Remember the house-flipping frenzy in Florida during the height of the housing boom? In those days, speculators could make $100,000 in a day off a quick purchase and re-sale. Those crazy profits aren't around any more — but that doesn't mean that house flipping is a thing of the past. There are still investors in Florida who know how to make money buying and selling houses for a fast buck.

The Herald Tribune reports that flips are declining as margins tighten in South Florida. But some flippers are still doing a good business (see: "Flipping remains hot in Southwest Florida," by John Hielscher). "Investors in Southwest Florida are still flipping homes at one of the fastest clips in the nation, although they are slowing down," the paper reports. "The Sarasota-Manatee region ranked fifth among major U.S. metro areas in the first quarter for flips as a percentage of all home sales. Just over 7 percent of local single-family homes sales were considered flips — an arms-length sale for the second time within a 12-month period — real estate researcher RealtyTrac reported Wednesday."

* [Directions]:
Continue the article on house flipping in Florida, starting after its last sentence.

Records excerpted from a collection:
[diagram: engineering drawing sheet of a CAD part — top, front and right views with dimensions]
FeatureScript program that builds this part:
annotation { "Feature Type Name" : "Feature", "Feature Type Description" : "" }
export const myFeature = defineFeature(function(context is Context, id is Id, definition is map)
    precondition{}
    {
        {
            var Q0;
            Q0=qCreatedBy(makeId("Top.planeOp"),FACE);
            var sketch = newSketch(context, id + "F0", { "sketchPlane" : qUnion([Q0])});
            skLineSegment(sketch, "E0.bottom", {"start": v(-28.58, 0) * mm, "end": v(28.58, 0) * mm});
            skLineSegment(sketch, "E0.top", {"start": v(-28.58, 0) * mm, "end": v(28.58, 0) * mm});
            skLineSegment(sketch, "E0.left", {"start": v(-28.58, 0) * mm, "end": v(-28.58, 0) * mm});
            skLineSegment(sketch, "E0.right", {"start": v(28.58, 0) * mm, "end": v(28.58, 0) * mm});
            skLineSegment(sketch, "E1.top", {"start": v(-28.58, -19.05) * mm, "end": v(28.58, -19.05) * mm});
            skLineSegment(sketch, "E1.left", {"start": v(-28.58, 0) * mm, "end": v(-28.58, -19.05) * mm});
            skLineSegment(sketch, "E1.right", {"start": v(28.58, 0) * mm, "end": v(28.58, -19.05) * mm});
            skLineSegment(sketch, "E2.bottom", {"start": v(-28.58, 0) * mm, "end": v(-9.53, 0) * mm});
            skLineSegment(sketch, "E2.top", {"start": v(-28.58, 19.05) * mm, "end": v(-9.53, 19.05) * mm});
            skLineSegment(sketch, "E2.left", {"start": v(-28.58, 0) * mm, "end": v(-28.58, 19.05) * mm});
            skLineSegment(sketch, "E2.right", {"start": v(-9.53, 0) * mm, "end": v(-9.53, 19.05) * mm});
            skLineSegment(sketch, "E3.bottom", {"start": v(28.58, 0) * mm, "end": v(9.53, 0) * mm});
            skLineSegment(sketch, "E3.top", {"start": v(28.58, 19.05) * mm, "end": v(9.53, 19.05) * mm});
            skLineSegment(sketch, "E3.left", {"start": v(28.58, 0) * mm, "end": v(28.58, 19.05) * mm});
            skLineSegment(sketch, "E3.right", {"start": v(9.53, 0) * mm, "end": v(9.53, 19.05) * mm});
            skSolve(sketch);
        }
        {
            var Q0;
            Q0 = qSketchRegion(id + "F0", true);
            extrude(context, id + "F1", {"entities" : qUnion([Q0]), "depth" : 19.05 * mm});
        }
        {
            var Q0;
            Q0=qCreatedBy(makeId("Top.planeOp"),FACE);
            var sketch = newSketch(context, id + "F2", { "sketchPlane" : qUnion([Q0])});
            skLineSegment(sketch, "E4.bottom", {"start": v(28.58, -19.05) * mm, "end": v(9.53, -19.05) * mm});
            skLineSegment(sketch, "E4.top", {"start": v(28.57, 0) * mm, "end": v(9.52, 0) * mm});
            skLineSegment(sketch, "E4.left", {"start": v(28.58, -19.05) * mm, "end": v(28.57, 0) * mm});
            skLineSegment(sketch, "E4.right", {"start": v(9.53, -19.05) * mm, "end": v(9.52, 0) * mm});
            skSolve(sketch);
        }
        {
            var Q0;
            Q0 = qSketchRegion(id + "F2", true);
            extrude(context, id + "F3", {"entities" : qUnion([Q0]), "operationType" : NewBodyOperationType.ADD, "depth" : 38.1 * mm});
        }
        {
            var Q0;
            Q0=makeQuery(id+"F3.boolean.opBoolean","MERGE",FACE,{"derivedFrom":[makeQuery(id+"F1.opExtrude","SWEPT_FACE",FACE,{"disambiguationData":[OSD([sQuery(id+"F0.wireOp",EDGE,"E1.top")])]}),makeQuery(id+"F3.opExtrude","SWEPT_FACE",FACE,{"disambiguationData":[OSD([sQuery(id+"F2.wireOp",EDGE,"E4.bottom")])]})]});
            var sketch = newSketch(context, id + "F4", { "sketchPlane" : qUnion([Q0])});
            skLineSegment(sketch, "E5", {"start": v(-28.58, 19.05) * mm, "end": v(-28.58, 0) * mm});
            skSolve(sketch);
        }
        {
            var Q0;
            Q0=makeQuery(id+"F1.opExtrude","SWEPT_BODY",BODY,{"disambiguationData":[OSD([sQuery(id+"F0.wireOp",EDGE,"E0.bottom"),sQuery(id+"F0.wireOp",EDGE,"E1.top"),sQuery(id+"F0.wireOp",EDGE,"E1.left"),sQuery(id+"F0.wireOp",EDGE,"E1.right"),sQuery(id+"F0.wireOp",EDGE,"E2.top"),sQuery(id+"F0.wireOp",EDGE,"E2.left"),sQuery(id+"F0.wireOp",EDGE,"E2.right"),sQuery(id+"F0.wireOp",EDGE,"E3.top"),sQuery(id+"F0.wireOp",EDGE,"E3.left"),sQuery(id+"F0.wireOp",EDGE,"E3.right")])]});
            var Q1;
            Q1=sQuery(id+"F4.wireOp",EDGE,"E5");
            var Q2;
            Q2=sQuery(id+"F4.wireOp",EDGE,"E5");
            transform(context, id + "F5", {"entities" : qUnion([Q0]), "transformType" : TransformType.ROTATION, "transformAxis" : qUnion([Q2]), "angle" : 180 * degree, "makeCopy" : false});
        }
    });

* [Answer to the exercise]:
"Among Florida flips, the average purchase price was $131,820 and the sale price was $187,970, a gross profit of $56,149 for a 42.6 percent return on investment," the paper reports.

And it's still a lot of houses, the Sun Sentinel reports (see: "Housing market: Home flipping falls in first quarter," by Paul Owers). "The 882 flips from January through March accounted for 7.9 percent of all single-family home sales in Palm Beach, Broward and Miami-Dade counties, down from 10.5 percent a year earlier, according to the RealtyTrac listing firm."

With the oversupply of foreclosed houses on the market drying up, says RealtyTrac vice president Daren Blomquist, flipping's margins are shrinking. "The perfect storm for flipping has passed in a lot of markets," Blomquist says.

But there's still big money in flipping for the savvy investor. And there's also big backing available, Bloomberg Business reports, in the form of Wall Street investment firms who still see opportunity in the game (see: "House Flippers Are Back Together With Wall St. What Could Possibly Go Wrong?" by Heather Perlberg).

"Colony Capital Inc., Blackstone Group LP and Cerberus Capital Management are among the companies that have started making bridge loans to investors who buy homes to sell them quickly for a profit," Bloomberg reports. "Borrowing costs -- traditionally the highest in residential lending -- are tumbling as the firms compete for customers… Bridge loans, also known as hard-money or asset-based loans, give flippers cash for home purchases and construction with about a year to repay, and are backed by the real estate."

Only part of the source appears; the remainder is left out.